Exercise instructions: Only an exact copy belongs in the answer: the line with "Carpet Cleaning You" and every line after it through the end of the records, pictures left out.

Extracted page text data
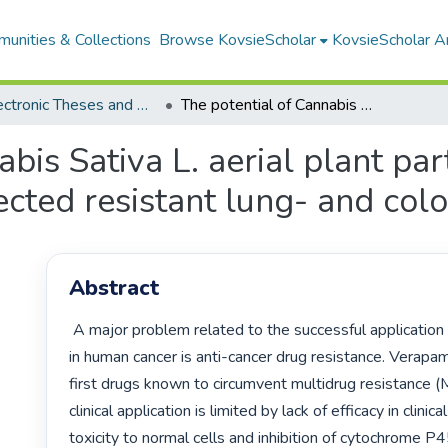
unities & Collections
Browse KovsieScholar
KovsieScholar An
All Electronic Theses and Dissertations
The potential of Cannabis Sativa L. aerial plant parts extracts to reverse drug resistance in selected resistant lung- and colon cancer cell lines
bis Sativa L. aerial plant par
ected resistant lung- and colo
Abstract
 A major problem related to the successful application of chemotherapy 
in human cancer is anti-cancer drug resistance. Verapami
first drugs known to circumvent multidrug resistance (M
clinical application is limited by lack of efficacy in clinica
toxicity to normal cells and inhibition of cytochrome 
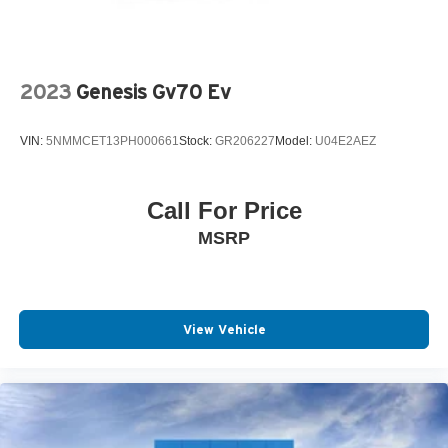
2023
Genesis Gv70 Ev
VIN:
5NMMCET13PH000661
Stock:
GR206227
Model:
U04E2AEZ
Call For Price
MSRP
View Vehicle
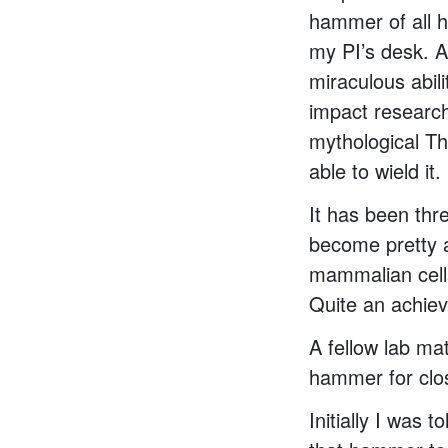
hammer of all 
my PI’s desk. Al
miraculous abil
impact research
mythological T
able to wield it.
It has been thr
become pretty a
mammalian cells
Quite an achiev
A fellow lab ma
hammer for clo
Initially I was 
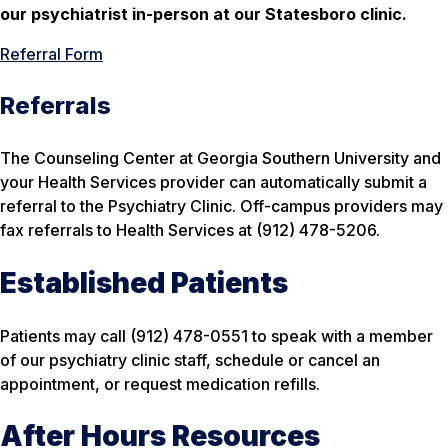
our psychiatrist in-person at our Statesboro clinic.
Referral Form
Referrals
The Counseling Center at Georgia Southern University and
your Health Services provider can automatically submit a
referral to the Psychiatry Clinic. Off-campus providers may
fax referrals to Health Services at (912) 478-5206.
Established Patients
Patients may call (912) 478-0551 to speak with a member
of our psychiatry clinic staff, schedule or cancel an
appointment, or request medication refills.
After Hours Resources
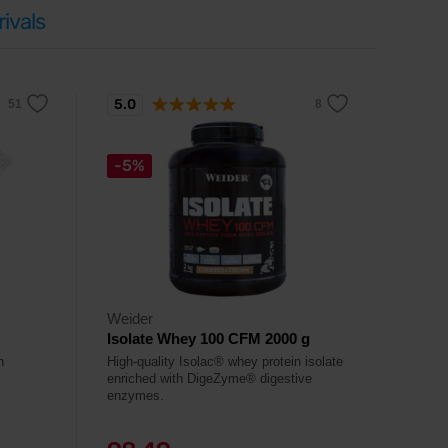
ivals
5.0
-5%
Weider
Isolate Whey 100 CFM 2000 g
n
High-quality Isolac® whey protein isolate
enriched with DigeZyme® digestive
enzymes.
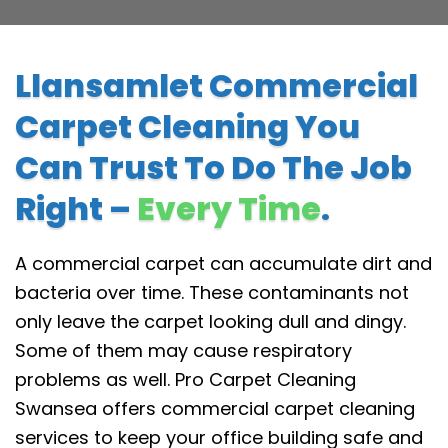
Llansamlet Commercial
Carpet Cleaning You
Can Trust To Do The Job
Right –
Every Time
.
A commercial carpet can accumulate dirt and
bacteria over time. These contaminants not
only leave the carpet looking dull and dingy.
Some of them may cause respiratory
problems as well. Pro Carpet Cleaning
Swansea offers commercial carpet cleaning
services to keep your office building safe and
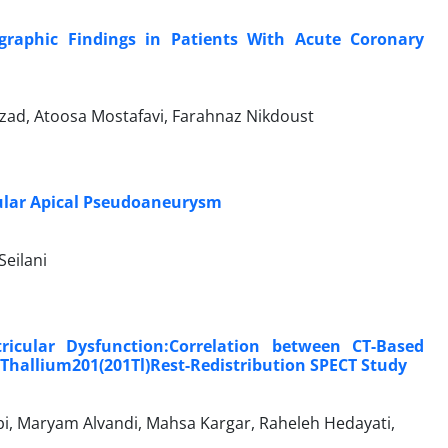
graphic Findings in Patients With Acute Coronary
rzad, Atoosa Mostafavi, Farahnaz Nikdoust
cular Apical Pseudoaneurysm
Seilani
ricular Dysfunction:Correlation between CT-Based
 Thallium201(201Tl)Rest-Redistribution SPECT Study
i, Maryam Alvandi, Mahsa Kargar, Raheleh Hedayati,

Task solution:
Carpet Cleaning You
Can Trust To Do The Job
Right –
Every Time
.
A commercial carpet can accumulate dirt and
bacteria over time. These contaminants not
only leave the carpet looking dull and dingy.
Some of them may cause respiratory
problems as well. Pro Carpet Cleaning
Swansea offers commercial carpet cleaning
services to keep your office building safe and
graphic Findings in Patients With Acute Coronary
rzad, Atoosa Mostafavi, Farahnaz Nikdoust
cular Apical Pseudoaneurysm
Seilani
ricular Dysfunction:Correlation between CT-Based
 Thallium201(201Tl)Rest-Redistribution SPECT Study
i, Maryam Alvandi, Mahsa Kargar, Raheleh Hedayati,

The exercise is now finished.